During the harvest last year, many farmers from Jordan and Mozambique reported that their plants looked nothing like what they’ve been harvesting for decades, instead turning into something like this:


Scientists first discovered that this fungus was wreaking havoc in Southeast Asia in the early 1990s. Since then, the pathogen, known as the Tropical Race 4 strain of Panama disease, has slowly but steadily affected export crops throughout Asia. The fact that this fungus has reached Mozambique and Jordan and made its impact in Africa is extremely worrisome – especially as it’s getting closer and closer to South America, where 70% of the world’s $8.9-billion-a-year worth of exported bananas is grown. As a matter of fact, some researchers believe this strain may already be in South America – and the area is in no way prepared to deal with it.

Randy Ploetz, professor of plant pathology at University of Florida who discovered Tropical Race 4, explains:

“The story on the Mozambique situation was that workers brought over to establish the plantations—some of them were from Latin America,” he says. “And this is an insidious disease in that it can move… by soil-contaminated machinery, tools—that kind of thing.”

Meanwhile, big companies seem to downplay the impact and hazard that this fungus poses. Chiquita, the $548-million fruit giant with the world’s largest banana market share, is not worried:

”It’s certainly not an immediate threat to banana production in Latin America [where Chiquita’s crops are],” Ed Lloyd, spokesman for Chiquita, told the Charlotte Business Journal in late December, explaining that the company is using a “risk-mitigation program” to approach the potential spread.

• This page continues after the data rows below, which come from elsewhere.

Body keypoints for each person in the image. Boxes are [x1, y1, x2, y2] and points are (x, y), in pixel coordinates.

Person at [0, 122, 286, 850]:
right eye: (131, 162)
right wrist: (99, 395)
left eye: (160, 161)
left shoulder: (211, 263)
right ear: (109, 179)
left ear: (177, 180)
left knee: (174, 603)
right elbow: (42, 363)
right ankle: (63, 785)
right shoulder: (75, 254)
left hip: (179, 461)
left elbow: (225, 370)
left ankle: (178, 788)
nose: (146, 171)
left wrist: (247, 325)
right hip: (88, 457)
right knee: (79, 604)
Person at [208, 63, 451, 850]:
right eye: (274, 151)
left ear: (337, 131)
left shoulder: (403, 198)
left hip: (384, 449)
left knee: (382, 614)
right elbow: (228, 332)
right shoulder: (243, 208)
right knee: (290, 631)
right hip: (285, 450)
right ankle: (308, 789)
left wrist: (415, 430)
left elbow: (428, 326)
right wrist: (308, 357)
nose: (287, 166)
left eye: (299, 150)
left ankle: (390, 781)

But with today’s globalization and inter-country transports and shipments, it seems inevitable that the disease will also reach South America – be it sooner or later. The effects would be absolutely devastating – we know, because we’ve been through this before.

The Great Banana Plague

Well that’s not really a name, I sort of made this up, but here’s what I’m talking about. The Gros Michel banana was the type that was introduced to the American and European public. They quickly became very popular and became one of the go-to fruits. This type of banana is creamier, tastier, and overall, simply better to eat than the bananas most of us eat today – the Cavendish variety. The only reason the Cavendish banana displaced the Gros Michel was because of the “Panama virus” (Race 1) – a different, less virulent strain of the same fungus (it’s a fungus, not a virus, actually) that is now creeping in Africa. The tastier bananas were vulnerable to it, while the less tastier ones were more resistant.

Over the half-century it took to wipe out the Gros Michel, Race 1 caused at least $2.3 billion in damage (around $18.2 billion in today’s terms). But Race 4, which is what we’re dealing with now, is way more dangerous – and the overall banana production and export has also increased significantly. So why exactly is it so dangerous?

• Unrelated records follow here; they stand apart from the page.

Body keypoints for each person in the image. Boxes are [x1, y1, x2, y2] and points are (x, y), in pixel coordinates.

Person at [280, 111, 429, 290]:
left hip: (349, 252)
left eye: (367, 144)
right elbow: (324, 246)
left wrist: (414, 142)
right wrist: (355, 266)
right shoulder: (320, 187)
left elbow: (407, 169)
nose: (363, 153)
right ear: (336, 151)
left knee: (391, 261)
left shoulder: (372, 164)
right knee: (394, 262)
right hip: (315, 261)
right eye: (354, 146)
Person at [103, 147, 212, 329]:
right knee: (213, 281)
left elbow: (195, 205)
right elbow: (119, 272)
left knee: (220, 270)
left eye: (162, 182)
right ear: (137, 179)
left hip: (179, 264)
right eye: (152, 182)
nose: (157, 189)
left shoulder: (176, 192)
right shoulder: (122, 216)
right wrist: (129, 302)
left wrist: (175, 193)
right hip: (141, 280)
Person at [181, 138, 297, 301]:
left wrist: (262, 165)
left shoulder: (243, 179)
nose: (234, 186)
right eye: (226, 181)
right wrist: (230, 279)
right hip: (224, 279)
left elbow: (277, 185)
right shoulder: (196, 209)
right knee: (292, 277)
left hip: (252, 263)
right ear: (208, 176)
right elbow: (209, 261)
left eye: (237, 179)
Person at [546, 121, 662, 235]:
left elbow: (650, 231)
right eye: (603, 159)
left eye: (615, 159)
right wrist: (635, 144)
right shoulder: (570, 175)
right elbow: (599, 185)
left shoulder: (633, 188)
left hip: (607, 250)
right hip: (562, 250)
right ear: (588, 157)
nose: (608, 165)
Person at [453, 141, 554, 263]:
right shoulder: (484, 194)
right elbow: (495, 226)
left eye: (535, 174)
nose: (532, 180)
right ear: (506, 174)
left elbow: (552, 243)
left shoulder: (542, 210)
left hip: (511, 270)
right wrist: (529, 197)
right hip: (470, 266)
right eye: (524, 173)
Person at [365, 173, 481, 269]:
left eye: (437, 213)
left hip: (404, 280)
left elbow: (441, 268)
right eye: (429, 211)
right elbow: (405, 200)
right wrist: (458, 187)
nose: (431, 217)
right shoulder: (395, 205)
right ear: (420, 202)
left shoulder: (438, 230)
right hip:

– it strikes from inside the plant. The farmers don’t get any notice – the first thing they notice is that the leaves start turning yellow. The fungus spreads from the roots through the vascular system, making it harder and harder for the plant to photosynthesize, rendering it unable to feed itself.

– nothing can get rid of it. This isn’t, by any means, the only banana disease out there. But at the moment, nothing that we have can drive it back; simply nothing! For that reason, many farmers call it the “HIV of bananas”.

– it’s stealthy and plays a long game. It can survive extensive periods of time, clinging not only to special equipment, but also to shoes, clothes, cars… you name it! All it takes is one clump of soil to spread Tropical Race 4. Also, Dead plants leave behind spores, allowing the fungus to lie dormant in the ground for decades in wait for new crops to blight. Basically, once a terrain has been touched by the plague, it’s never safe to grow bananas again on it – ever (or at least until we discover something that destroys the fungus).

We’ll see how this situation develops, but facing it sooner or later seems to be certain – and if big companies like Chiquita or Dole don’t start actively preparing themselves – we might be heading towards another Great Banana Plague. There, I’ve said it again.